→ **Exercise directions**:
Repeat the span of the entries below that starts at the line with "q5 Contact with the Elderly" and ends at the line with "#+OPTIONS: toc:nil", nothing more. Skip the pictures.

Rendered images with source text
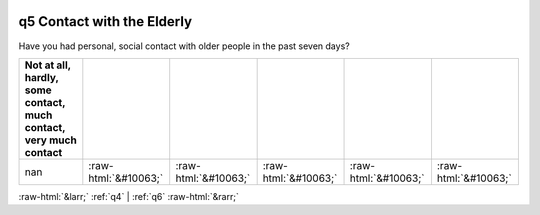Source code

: .. _q5:

 
 .. role:: raw-html(raw) 
        :format: html 

q5 Contact with the Elderly
===========================

Have you had personal, social contact with older people in the past seven days?

.. csv-table::
   :delim: |
   :header: Not at all, hardly, some contact, much contact, very much contact

           nan|:raw-html:`&#10063;`|:raw-html:`&#10063;`|:raw-html:`&#10063;`|:raw-html:`&#10063;`|:raw-html:`&#10063;`


:raw-html:`&larr;` :ref:`q4` | :ref:`q6` :raw-html:`&rarr;`
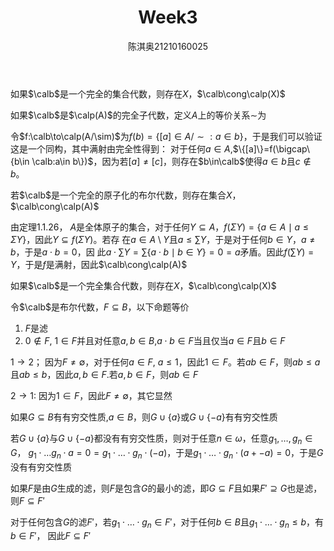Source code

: #+TITLE: Week3
#+AUTHOR: 陈淇奥@@latex:\\@@21210160025
#+OPTIONS: toc:nil
#+LATEX_HEADER: \input{../../../preamble-lite.tex}
#+LATEX_HEADER: \usepackage[UTF8]{ctex}

#+ATTR_LATEX: :options [1.1.36]
#+BEGIN_exercise
如果\(\calb\)是一个完全的集合代数，则存在\(X\)，\(\calb\cong\calp(X)\)
#+END_exercise

#+BEGIN_proof
如果\(\calb\)是\(\calp(A)\)的完全子代数，定义\(A\)上的等价关系\(\sim\)为
\begin{equation*}
x\sim y\quad\text{ 当且仅当}\quad\forall b\in \calb, x\in b\Leftrightarrow y\in b
\end{equation*}
令\(f:\calb\to\calp(A/\sim)\)为\(f(b)=\{[a]\in A/\sim:a\in b\}\)，于是我们可以验证这是一个同构，其中满射由完全性得到：
对于任何\(a\in A\),\(\{[a]\}=f(\bigcap\{b\in \calb:a\in b\})\)，因为若\([a]\neq[c]\)，则存在\(b\in\calb\)使得\(a\in b\)且\(c\notin b\)。
#+END_proof

#+ATTR_LATEX: :options [1.1.38]
#+BEGIN_exercise
若\(\calb\)是一个完全的原子化的布尔代数，则存在集合\(X\)，\(\calb\cong\calp(A)\)
#+END_exercise

#+BEGIN_proof
由定理1.1.26，
\(A\)是全体原子的集合，对于任何\(Y\subseteq A\)，\(f(\Sigma Y)=\{a\in A\mid a\le\Sigma Y\}\)，因此\(Y\subseteq f(\Sigma Y)\)。若存
在\(a\in A\setminus Y\)且\(a\le\sum Y\)，于是对于任何\(b\in Y\)，\(a\neq b\)，于是\(a\cdot b=0\)，因
此\(a\cdot\sum Y=\sum\{a\cdot b\mid b\in Y\}=0=a\)矛盾。因此\(f(\sum Y)=Y\)，于是\(f\)是满射，因此\(\calb\cong\calp(A)\)
#+END_proof

#+ATTR_LATEX: :options [1.1.36]
#+BEGIN_exercise
如果\(\calb\)是一个完全集合代数，则存在\(X\)，\(\calb\cong\calp(X)\)
#+END_exercise

#+BEGIN_proof

#+END_proof

#+ATTR_LATEX: :options [1.2.3]
#+BEGIN_exercise
令\(\calb\)是布尔代数，\(F\subseteq B\)，以下命题等价
1. \(F\)是滤
2. \(0\notin F\), \(1\in F\)并且对任意\(a,b\in B\),\(a\cdot b\in F\)当且仅当\(a\in F\)且\(b\in F\)
#+END_exercise

#+BEGIN_proof
\(1\to 2\)； 因为\(F\neq\emptyset\)，对于任何\(a\in F\), \(a\le 1\)，因此\(1\in F\)。若\(ab\in F\)，则\(ab\le a\)
且\(ab\le b\)，因此\(a,b\in F\).若\(a,b\in F\)，则\(ab\in F\)

\(2\to 1\): 因为\(1\in F\)，因此\(F\neq\emptyset\)，其它显然
#+END_proof

#+ATTR_LATEX: :options [1.2.5]
#+BEGIN_exercise
如果\(G\subseteq B\)有有穷交性质,\(a\in B\)，则\(G\cup\{a\}\)或\(G\cup\{-a\}\)有有穷交性质
#+END_exercise

#+BEGIN_proof
若\(G\cup\{a\}\)与\(G\cup\{-a\}\)都没有有穷交性质，则对于任意\(n\in\omega\)，任意\(g_1,\dots,g_n\in G\)，
\(g_1\cdot \dots g_n\cdot a=0=g_1\cdot\dots\cdot g_n\cdot(-a)\)，于是\(g_1\cdot\dots\cdot g_n\cdot(a+-a)=0\)，于是\(G\)没有有穷交性质
#+END_proof

#+ATTR_LATEX: :options [1.2.7]
#+BEGIN_exercise
如果\(F\)是由\(G\)生成的滤，则\(F\)是包含\(G\)的最小的滤，即\(G\subseteq F\)且如果\(F'\supseteq G\)也是滤，
则\(F\subseteq F'\)
#+END_exercise

#+BEGIN_proof
对于任何包含\(G\)的滤\(F'\)，若\(g_1\cdot\dots\cdot g_n\in F'\)，对于任何\(b\in B\)且\(g_1\cdot\dots\cdot g_n\le b\)，有\(b\in F'\)，
因此\(F\subseteq F'\)
#+END_proof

→ **Response**:
q5 Contact with the Elderly
===========================

Have you had personal, social contact with older people in the past seven days?

.. csv-table::
   :delim: |
   :header: Not at all, hardly, some contact, much contact, very much contact

           nan|:raw-html:`&#10063;`|:raw-html:`&#10063;`|:raw-html:`&#10063;`|:raw-html:`&#10063;`|:raw-html:`&#10063;`


:raw-html:`&larr;` :ref:`q4` | :ref:`q6` :raw-html:`&rarr;`
Source code

: #+TITLE: Week3
#+AUTHOR: 陈淇奥@@latex:\\@@21210160025
#+OPTIONS: toc:nil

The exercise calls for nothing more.